Pensioni private: comincia la sfida

02/11/2004

              lunedì 1 novembre 2004

                LE OFFERTE PER UNA TORTA DA 15 MILIARDI

                  Pensioni private
                  Comincia la sfida

                    Camilla Conti

                      I primi veri effetti della riforma delle pensioni si potranno vedere nella seconda parte del 2005. Ma le assicurazioni, che mirano a incamerare quasi la metà del Tfr (circa 15 miliardi di euro) già si preparano alla sfida con i prodotti individuali e, più ancora, con quelli collettivi, che ogni gruppo assicurativo andrà a trattare direttamente con categorie, sindacati, enti e aziende. Le premesse sembrano positive. Il direttore generale dell’Ania, Giampaolo Galli, assicura, ad esempio, che sarà garantita la restituzione del preconto all’assicurato che decide di cambiar prodotto entro tre anni. Novità che dovrebbe garantire la libertà di scelta.

[DATI DISPONIBILI]:

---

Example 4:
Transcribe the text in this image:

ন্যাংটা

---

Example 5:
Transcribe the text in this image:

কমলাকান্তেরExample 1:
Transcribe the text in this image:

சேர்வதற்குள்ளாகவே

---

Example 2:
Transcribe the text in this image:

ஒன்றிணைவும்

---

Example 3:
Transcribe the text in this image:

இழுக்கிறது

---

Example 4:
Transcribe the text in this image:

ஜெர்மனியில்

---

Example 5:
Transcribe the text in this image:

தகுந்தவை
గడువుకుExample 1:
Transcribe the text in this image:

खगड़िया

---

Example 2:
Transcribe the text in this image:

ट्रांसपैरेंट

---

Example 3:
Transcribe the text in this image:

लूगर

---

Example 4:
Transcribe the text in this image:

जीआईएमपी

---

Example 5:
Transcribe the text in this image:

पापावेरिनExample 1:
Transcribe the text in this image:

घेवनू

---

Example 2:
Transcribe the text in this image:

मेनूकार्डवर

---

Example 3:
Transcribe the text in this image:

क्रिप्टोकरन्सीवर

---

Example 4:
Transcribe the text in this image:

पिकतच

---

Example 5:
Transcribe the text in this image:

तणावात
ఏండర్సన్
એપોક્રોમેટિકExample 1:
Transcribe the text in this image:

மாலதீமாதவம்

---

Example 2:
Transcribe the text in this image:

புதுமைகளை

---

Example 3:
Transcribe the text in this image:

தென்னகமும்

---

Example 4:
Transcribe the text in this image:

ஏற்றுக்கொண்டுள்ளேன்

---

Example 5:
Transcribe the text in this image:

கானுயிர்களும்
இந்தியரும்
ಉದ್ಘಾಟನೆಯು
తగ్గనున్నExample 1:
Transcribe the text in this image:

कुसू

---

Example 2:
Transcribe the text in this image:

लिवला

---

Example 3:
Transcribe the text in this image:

[ESERCIZI DA SVOLGERE]:
1. Modifica l'articolo sulle pensioni private nel tratto che va da "Camilla Conti" fino a "libertà di scelta.", sostituendo "assicurazioni" con "compagnie assicurative".
2. Rispondi a queste domande sull'articolo sulle pensioni private:
(a) In quale periodo si potranno vedere i primi veri effetti della riforma delle pensioni?
(b) A quanto ammonta, in euro, la quota del Tfr che le assicurazioni mirano a incamerare?
(c) Entro quanti anni deve cambiare prodotto l'assicurato per avere indietro il preconto?

[SOLUZIONI]:
1.
Camilla Conti

                      I primi veri effetti della riforma delle pensioni si potranno vedere nella seconda parte del 2005. Ma le compagnie assicurative, che mirano a incamerare quasi la metà del Tfr (circa 15 miliardi di euro) già si preparano alla sfida con i prodotti individuali e, più ancora, con quelli collettivi, che ogni gruppo assicurativo andrà a trattare direttamente con categorie, sindacati, enti e aziende. Le premesse sembrano positive. Il direttore generale dell’Ania, Giampaolo Galli, assicura, ad esempio, che sarà garantita la restituzione del preconto all’assicurato che decide di cambiar prodotto entro tre anni. Novità che dovrebbe garantire la libertà di scelta.

2.
(a) Nella seconda parte del 2005.
(b) Circa 15 miliardi di euro, quasi la metà del Tfr.
(c) Entro tre anni.